--- READING PASSAGE Enclosed Below ---

DISTILLERY PROFILE
Milk & Honey: the heat is on
A distillery that hails from the hot and humid climate of an Israeli city on the Mediterranean coast in the Middle East is about as far as you can get from a Scottish glen clouded in mist and battered by rain. But the team at Milk & Honey distillery in Tel Aviv finds a way to use the intense heat to their benefit, as Duncan Gorman and Monique ten Kortenaar report
Milk & Honey – more commonly known as M&H – is Israel’s first distillery, which started with trial distillations in 2014. Its first real spirit run took place in 2015 and it released Israel’s first single malt in May 2017.
The founders hired whisky expert (the late) Dr Jim Swan as an advisor, alongside head distiller Tomer Goren. Although the distillery is based in Israel, it follows the same regulations around the production of whisky as Scottish producers, with spirit having to age for at least three years before it’s called whisky.
“In Israel, we have a lack of regulations relating to whisky production, it’s a very small and young market for whisky production,” says Tomer. “That’s why we decided to follow the Scotch rules, which are stricter and the most acceptable rules in the world.”
ABOVE: M&H head distiller Tomer Goren
M&H managed to rescue their traditional 9,000 litre wash still from a Romanian barn, which has now helped the distillery to numerous awards. “The distillery is kosher – so it works with two batches a day over five days, no work on a Friday or Saturday,” says Tomer. “Distillation is in two traditional pot stills. The wash still was saved from a barn in Romania, via a German website, and is 9,000 liters. It was in really good shape and condition, and we still use it, it’s doing an amazing job. The spirit still is 3,500 liters and is from German manufacturer CARL.”
Despite following the same rules as Scotch, being in such a hot climate has forced the distillery to find its own path, overcoming obstacles you certainly wouldn’t have to consider in Scotland. “The temperatures can reach 40°C in the summer, and humidity is very high, sometimes 90%. We take high cut points, from 80 to 70% abv, and the lyne arms are angled down 45°. The high cut point is to avoid loss of feints in the distillate. We want an oily and well-bodied new make or spirit, so the lyne arms are 45° down to achieve that. And that’s one of the things we changed during the process of manufacturing because of the hot climate.”

--- End of Enclosed READING PASSAGE ---
--- DATASET EXCERPTS Enclosed Below ---

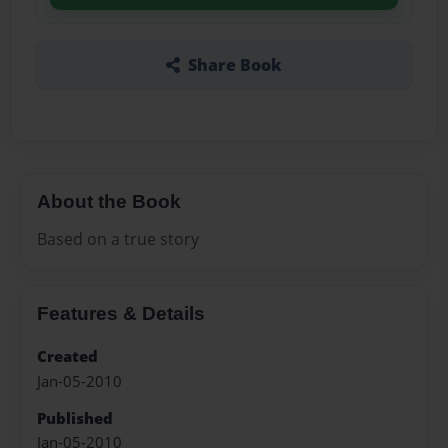
Share Book
About the Book
Based on a true story
Features & Details
Created
Jan-05-2010
Published
Jan-05-2010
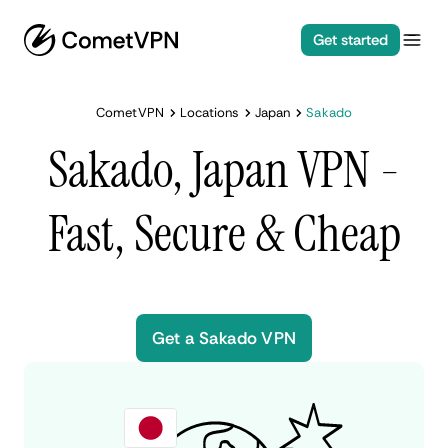
Get started
CometVPN
Locations
Japan
Sakado
Sakado, Japan VPN -
Fast, Secure & Cheap
Get a Sakado VPN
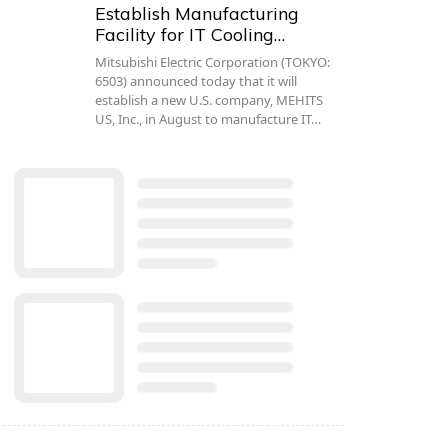
Establish Manufacturing
Facility for IT Cooling…
Mitsubishi Electric Corporation (TOKYO:
6503) announced today that it will
establish a new U.S. company, MEHITS
US, Inc., in August to manufacture IT…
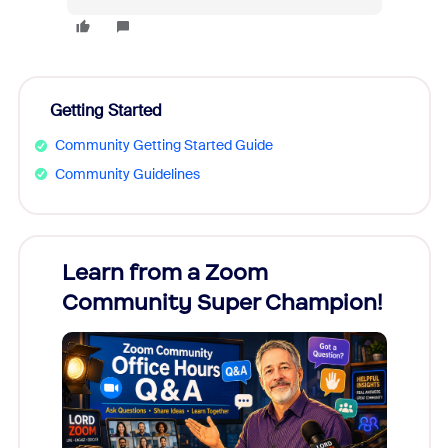
Getting Started
Community Getting Started Guide
Community Guidelines
Learn from a Zoom
Zoom
Community Super Champion!
Micr
Mon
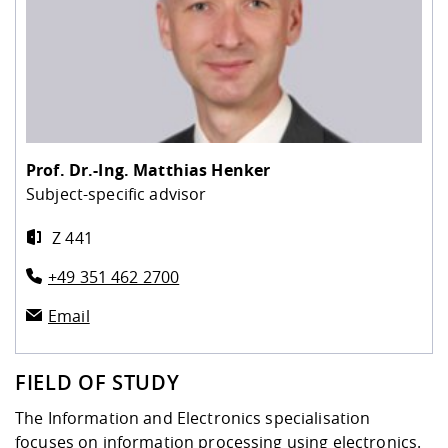
Prof. Dr.-Ing.
Matthias Henker
Subject-specific advisor
Z 441
+49 351 462 2700
Email
FIELD OF STUDY
The Information and Electronics specialisation
focuses on information processing using electronics.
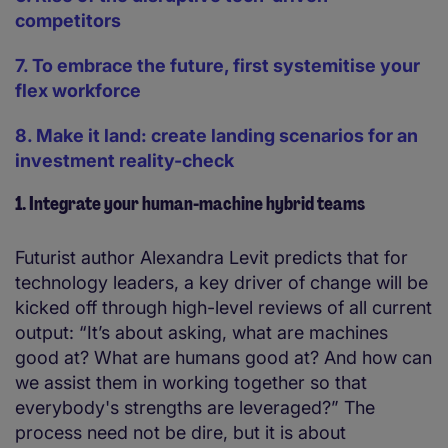
competitors
7. To embrace the future, first systemitise your
flex workforce
8. Make it land: create landing scenarios for an
investment reality-check
1. Integrate your human-machine hybrid teams
Futurist author Alexandra Levit predicts that for
technology leaders, a key driver of change will be
kicked off through high-level reviews of all current
output: “It’s about asking, what are machines
good at? What are humans good at? And how can
we assist them in working together so that
everybody's strengths are leveraged?” The
process need not be dire, but it is about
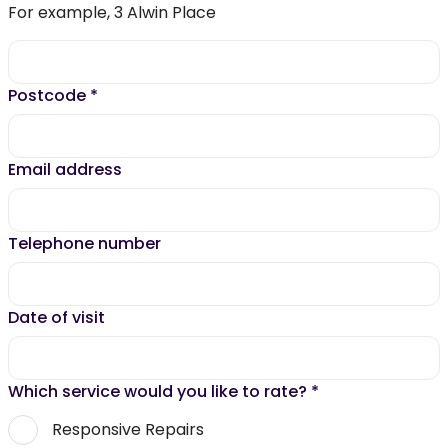
For example, 3 Alwin Place
Postcode
*
Email address
Telephone number
Date of visit
Which service would you like to rate?
*
Responsive Repairs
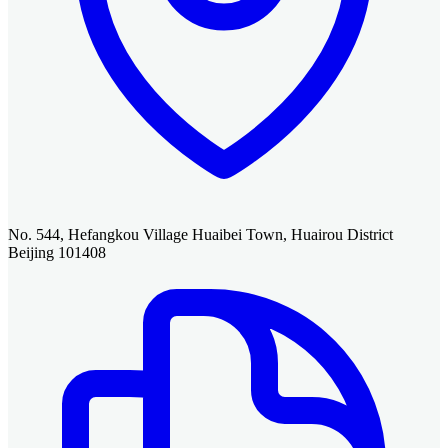
No. 544, Hefangkou Village Huaibei Town, Huairou District
Beijing 101408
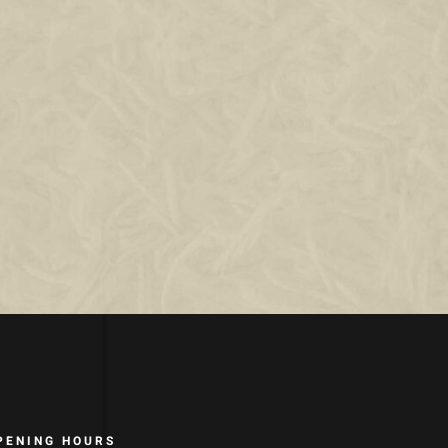
PENING HOURS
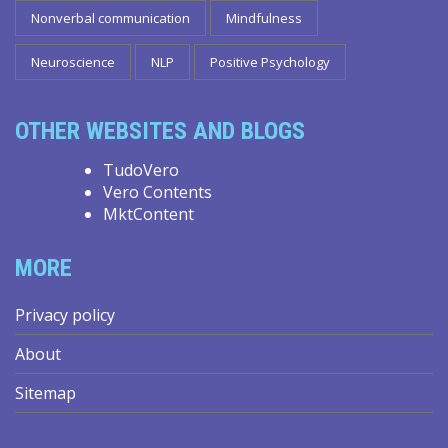
Nonverbal communication
Mindfulness
Neuroscience
NLP
Positive Psychology
OTHER WEBSITES AND BLOGS
TudoVero
Vero Contents
MktContent
MORE
Privacy policy
About
Sitemap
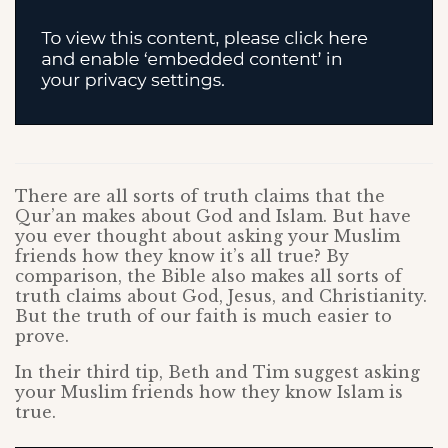
There are all sorts of truth claims that the
Qur’an makes about God and Islam. But have
you ever thought about asking your Muslim
friends how they know it’s all true? By
comparison, the Bible also makes all sorts of
truth claims about God, Jesus, and Christianity.
But the truth of our faith is much easier to
prove.
In their third tip, Beth and Tim suggest asking
your Muslim friends how they know Islam is
true.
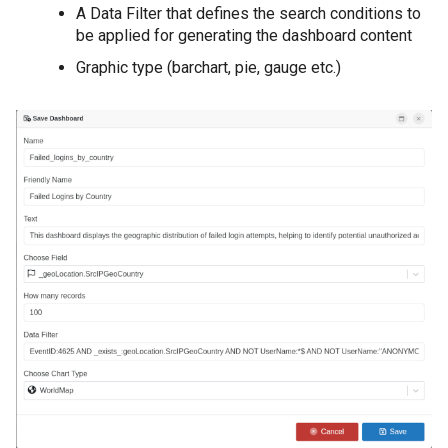
A Data Filter that defines the search conditions to
be applied for generating the dashboard content
Graphic type (barchart, pie, gauge etc.)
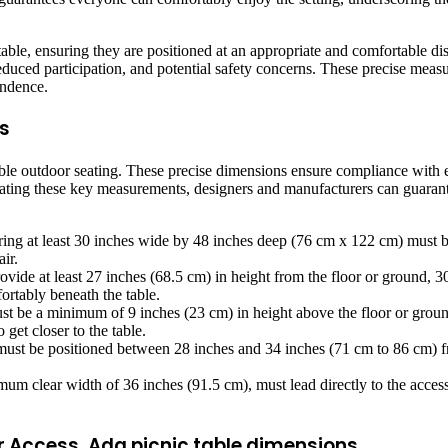
 table, ensuring they are positioned at an appropriate and comfortable d
educed participation, and potential safety concerns. These precise measur
endence.
s
sible outdoor seating. These precise dimensions ensure compliance with e
ating these key measurements, designers and manufacturers can guarantee
ng at least 30 inches wide by 48 inches deep (76 cm x 122 cm) must be 
ir.
vide at least 27 inches (68.5 cm) in height from the floor or ground, 3
ortably beneath the table.
t be a minimum of 9 inches (23 cm) in height above the floor or groun
get closer to the table.
must be positioned between 28 inches and 34 inches (71 cm to 86 cm) fro
um clear width of 36 inches (91.5 cm), must lead directly to the accessi
r Access, Ada picnic table dimensions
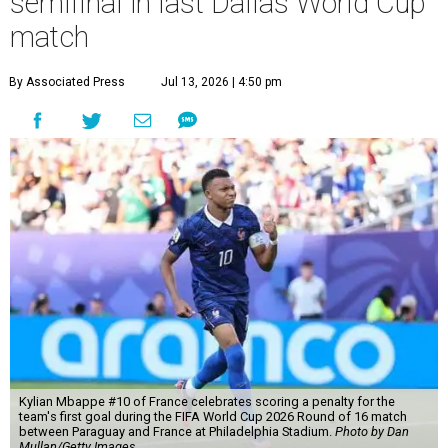
semifinal in last Dallas World Cup
match
By Associated Press
Jul 13, 2026 | 4:50 pm
Kylian Mbappe #10 of France celebrates scoring a penalty for the
team's first goal during the FIFA World Cup 2026 Round of 16 match
between Paraguay and France at Philadelphia Stadium.
Photo by Dan
Mullan/Getty Images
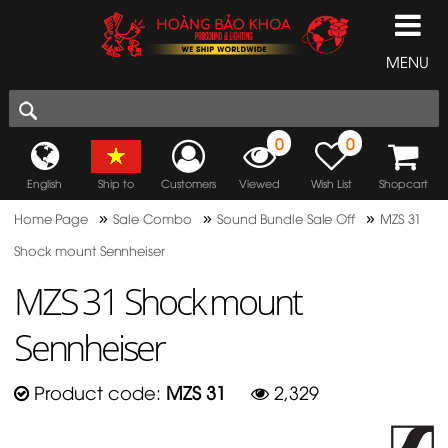
MENU
0
0
English
Ship to
Customers
Viewed
Wish List
Shopcart
»
»
»
Home Page
Sale Combo
Sound Bundle Sale Off
MZS 31
Shock mount Sennheiser
MZS 31 Shock mount
Sennheiser
Product code:
MZS 31
2,329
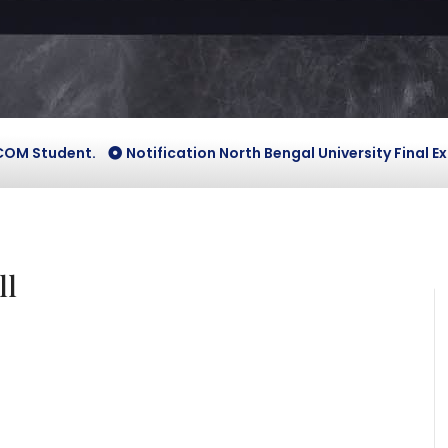
udent.
Notification North Bengal University Final Exam Ven
ll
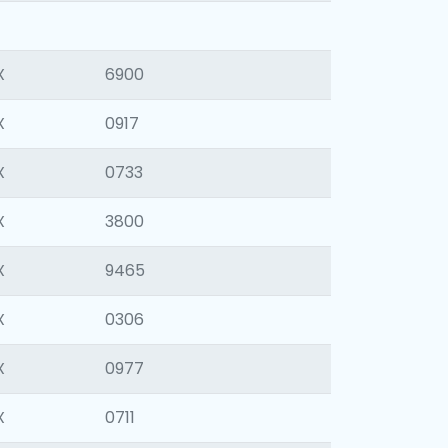
X
6900
X
0917
X
0733
X
3800
X
9465
X
0306
X
0977
X
0711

--- End of Enclosed DATASET EXCERPTS ---

## WHAT YOU WILL DO
In the distillery profile, what is the capacity of the spirit still, and which manufacturer made it?

## EXERCISE SOLUTION
It holds 3,500 liters and was made by the German manufacturer CARL.